Most people, when they hear the words ‘secretary of state’, they think of foreign policy and Hillary Clinton.
The position of North Carolina Secretary of State plays a significant role within North Carolina’s economy. The office administers state business licensing, certifies election results, and investigates securities and other kinds of business-related fraud, among other things.
Incumbent Democrat Elaine Marshall is up for reelection this year. Two Republicans — Wake County commissioner Kenn Gardner and Chowan County commissioner Ed Goodwin — survived the May 8th primary and will face off in a July 17th runoff. The winner gets to tackle Marshall in the November general election.
Ed Goodwin — from Edenton — is the kind of plain-spoken, tough-talking candidate whose style will remind long-time state residents of past Tar Heel State populist political icons like Jesse Helms, Sam Ervin, Jim Graham, Rufus Edmisten and Thad Eure.
Goodwin is a former U.S. Army soldier, a retired federal law enforcement officer, a farmer, small businessman and local elected official. He says his work in law enforcement will benefit the secretary of state’s investigative work.
Goodwin says his experience in business and county government have given him great insight into the state of North Carolina’s business climate:
“We’ve got a lot of good qualities to offer here in North Carolina. It has been terribly disturbing to me to watch us — again and again — lose business and economic development opportunities to our neighbors in North Carolina, South Carolina, Tennessee and Virginia. Raleigh’s response has looked like ‘ho-hum’ business-as-usual. It hasn’t looked like anybody in our state capital has been doing anything serious to reverse this trend. When I get to Raleigh, I intend to roll up my sleeves and get to work providing some leadership to turn things around here in North Carolina.”
Goodwin says the Secretary of State needs to be a ‘business diplomat’ — promoting North Carolina and reaching out to local political and business leaders for ideas about how to improve the business climate. He says his campaign is a personal mission for him, to try and save the state he loves, as opposed to a political stepping-stone to Raleigh up from the county level:
“THIS is a job that I want. I plan to stay in the job for as long as the voters will have me. The person in there now — Ms. Marshall — has been focusing on everything BUT the economy and the business climate.
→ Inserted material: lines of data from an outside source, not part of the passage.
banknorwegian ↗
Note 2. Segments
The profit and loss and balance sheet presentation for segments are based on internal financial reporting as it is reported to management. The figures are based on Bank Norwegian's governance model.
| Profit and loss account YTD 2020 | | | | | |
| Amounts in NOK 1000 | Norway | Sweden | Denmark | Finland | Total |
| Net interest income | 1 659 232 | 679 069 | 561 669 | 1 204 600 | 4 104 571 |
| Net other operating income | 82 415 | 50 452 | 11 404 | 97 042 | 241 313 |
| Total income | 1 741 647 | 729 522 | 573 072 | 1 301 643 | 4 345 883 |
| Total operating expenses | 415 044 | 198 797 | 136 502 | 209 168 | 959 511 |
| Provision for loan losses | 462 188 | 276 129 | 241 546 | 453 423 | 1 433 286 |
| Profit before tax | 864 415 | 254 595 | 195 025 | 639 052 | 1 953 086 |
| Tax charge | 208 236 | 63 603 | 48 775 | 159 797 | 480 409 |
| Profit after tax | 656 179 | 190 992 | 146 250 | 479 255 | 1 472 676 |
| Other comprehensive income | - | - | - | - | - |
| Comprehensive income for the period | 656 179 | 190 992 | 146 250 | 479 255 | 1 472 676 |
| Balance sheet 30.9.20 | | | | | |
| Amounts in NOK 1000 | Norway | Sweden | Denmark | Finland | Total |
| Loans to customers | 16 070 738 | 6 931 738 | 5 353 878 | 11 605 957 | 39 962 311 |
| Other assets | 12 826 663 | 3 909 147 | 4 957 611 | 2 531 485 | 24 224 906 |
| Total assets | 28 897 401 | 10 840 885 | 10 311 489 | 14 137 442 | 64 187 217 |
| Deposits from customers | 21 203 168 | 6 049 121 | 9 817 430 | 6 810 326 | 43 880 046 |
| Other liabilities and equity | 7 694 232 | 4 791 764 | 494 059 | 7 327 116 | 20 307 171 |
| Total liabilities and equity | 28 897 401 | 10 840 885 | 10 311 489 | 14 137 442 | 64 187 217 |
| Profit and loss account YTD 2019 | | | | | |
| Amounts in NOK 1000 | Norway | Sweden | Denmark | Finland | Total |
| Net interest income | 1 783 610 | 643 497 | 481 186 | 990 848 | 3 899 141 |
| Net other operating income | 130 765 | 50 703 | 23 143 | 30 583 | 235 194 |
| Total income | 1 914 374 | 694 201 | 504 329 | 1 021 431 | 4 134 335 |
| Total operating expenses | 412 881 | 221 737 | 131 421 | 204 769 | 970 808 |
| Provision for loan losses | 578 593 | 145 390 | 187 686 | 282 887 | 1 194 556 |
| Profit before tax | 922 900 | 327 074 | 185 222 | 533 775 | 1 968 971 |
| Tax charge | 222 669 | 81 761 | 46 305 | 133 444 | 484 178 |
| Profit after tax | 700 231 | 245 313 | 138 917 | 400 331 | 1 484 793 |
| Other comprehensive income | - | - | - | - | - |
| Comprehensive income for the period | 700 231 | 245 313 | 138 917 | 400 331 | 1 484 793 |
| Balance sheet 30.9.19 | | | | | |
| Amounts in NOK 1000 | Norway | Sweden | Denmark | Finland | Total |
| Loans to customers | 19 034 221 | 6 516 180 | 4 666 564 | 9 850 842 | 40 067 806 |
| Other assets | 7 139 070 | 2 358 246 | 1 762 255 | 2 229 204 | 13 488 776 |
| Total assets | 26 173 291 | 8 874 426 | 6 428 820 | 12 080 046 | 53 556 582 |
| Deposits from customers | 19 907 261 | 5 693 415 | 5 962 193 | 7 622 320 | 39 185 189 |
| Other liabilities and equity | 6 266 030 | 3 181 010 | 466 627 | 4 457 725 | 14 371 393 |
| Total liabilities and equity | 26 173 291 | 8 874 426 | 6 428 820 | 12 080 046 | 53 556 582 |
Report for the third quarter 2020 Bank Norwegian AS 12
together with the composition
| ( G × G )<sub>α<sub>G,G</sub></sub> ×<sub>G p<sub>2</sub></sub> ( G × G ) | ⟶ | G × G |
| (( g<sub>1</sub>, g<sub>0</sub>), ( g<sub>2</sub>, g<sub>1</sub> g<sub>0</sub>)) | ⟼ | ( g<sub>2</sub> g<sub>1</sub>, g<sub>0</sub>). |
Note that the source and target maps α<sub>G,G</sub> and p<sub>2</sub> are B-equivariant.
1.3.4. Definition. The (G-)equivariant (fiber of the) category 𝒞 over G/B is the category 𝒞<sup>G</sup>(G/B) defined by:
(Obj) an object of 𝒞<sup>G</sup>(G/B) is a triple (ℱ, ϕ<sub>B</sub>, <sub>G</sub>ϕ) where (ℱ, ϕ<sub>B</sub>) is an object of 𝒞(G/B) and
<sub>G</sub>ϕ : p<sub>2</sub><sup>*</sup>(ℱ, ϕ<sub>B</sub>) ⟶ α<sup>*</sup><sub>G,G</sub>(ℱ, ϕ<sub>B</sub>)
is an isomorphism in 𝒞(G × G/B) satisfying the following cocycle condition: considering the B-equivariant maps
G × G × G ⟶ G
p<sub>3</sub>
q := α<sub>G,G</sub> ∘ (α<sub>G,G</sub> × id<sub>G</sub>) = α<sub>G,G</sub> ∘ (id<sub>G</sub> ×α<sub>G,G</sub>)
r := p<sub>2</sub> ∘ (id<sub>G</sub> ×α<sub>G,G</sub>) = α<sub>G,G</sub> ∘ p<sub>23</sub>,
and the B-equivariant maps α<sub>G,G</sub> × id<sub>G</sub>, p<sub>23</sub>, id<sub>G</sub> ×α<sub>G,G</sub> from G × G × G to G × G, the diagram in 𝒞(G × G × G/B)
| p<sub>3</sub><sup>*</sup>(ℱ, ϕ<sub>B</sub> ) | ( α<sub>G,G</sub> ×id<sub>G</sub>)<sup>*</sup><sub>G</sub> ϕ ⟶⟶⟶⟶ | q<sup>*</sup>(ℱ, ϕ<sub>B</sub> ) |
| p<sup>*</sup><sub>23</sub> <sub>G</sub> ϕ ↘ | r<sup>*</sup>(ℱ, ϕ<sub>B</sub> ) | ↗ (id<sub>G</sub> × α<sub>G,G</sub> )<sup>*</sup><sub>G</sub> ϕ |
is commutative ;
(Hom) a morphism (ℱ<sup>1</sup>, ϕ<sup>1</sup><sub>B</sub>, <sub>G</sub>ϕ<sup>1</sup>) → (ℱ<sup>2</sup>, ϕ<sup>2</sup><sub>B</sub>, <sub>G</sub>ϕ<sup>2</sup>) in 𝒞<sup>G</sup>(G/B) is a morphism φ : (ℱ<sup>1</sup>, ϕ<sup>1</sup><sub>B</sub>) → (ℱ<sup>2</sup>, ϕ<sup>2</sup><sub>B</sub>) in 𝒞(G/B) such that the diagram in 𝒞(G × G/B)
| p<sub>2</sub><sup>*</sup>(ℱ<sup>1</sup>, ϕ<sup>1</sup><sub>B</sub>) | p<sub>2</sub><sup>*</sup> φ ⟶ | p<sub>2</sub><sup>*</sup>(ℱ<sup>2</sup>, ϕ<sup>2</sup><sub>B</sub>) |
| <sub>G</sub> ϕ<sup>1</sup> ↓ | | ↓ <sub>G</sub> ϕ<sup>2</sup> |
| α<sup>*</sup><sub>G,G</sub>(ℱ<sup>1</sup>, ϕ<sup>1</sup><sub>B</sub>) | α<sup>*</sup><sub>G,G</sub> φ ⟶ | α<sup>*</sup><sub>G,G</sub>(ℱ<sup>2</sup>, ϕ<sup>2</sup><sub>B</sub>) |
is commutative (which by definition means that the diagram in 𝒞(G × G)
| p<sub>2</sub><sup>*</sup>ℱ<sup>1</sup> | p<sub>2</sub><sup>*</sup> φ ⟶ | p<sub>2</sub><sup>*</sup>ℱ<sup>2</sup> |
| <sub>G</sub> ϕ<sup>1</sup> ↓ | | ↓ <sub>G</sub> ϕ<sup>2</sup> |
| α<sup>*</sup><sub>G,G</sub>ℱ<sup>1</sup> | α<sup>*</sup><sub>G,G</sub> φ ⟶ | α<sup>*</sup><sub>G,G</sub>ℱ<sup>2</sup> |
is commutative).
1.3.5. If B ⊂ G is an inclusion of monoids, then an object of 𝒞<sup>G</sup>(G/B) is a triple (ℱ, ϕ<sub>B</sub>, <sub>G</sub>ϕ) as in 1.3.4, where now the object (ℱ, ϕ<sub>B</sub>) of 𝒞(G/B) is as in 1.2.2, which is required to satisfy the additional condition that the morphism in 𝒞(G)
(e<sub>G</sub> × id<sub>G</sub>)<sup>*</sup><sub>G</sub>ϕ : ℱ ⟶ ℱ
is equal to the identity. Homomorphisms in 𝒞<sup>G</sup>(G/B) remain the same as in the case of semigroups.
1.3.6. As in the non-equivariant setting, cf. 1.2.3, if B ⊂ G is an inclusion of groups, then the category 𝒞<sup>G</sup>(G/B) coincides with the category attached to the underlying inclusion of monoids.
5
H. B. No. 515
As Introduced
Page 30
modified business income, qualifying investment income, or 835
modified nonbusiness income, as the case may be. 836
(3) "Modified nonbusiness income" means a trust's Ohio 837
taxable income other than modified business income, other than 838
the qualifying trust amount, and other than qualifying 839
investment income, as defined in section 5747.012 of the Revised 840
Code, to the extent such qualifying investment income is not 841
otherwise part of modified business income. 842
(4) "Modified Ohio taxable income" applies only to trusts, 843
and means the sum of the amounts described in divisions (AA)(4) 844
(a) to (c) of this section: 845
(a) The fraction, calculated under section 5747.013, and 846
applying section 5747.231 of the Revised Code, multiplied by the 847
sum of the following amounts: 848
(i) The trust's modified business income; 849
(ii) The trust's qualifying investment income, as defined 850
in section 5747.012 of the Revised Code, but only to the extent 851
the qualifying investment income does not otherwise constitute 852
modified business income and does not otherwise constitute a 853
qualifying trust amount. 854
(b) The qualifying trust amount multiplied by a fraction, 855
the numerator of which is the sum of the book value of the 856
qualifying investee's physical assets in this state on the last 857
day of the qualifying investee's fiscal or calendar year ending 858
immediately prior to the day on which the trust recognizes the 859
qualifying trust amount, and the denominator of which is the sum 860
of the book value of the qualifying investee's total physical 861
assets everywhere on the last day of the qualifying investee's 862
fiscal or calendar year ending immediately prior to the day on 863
She’s hugged up to the Occupy Raleigh crowd. She doesn’t like voter ID. She’s run for the U.S. Senate twice. In any elected job, you need to remember your mission, as well as who you work for.
Ms. Marshall always seems to be looking for another job — something else to do. It doesn’t appear she really likes being Secretary of State. I’ll be glad to take the job from her so she can go spend more time focusing on those things that are more important to her.”
Goodwin says his experience in Chowan County government will help him in Raleigh. When he joined the county board, the county was in serious financial trouble. Goodwin says he provided leadership with his colleagues to cut spending, taxes and regulation to try and ‘right the ship.’ :
“Ms. Marshall likes to go around and brag about how much money she and her staff have collected off of business people in our state. The state should not be jacking up the cost of doing business and making things difficult for people trying to make ends meet and launch new businesses.
Small business is the backbone of this state. As a member of the Council of State, I’ll work with the other members to reform our system and level the playing field so our business climate is competitive with our neighbors.”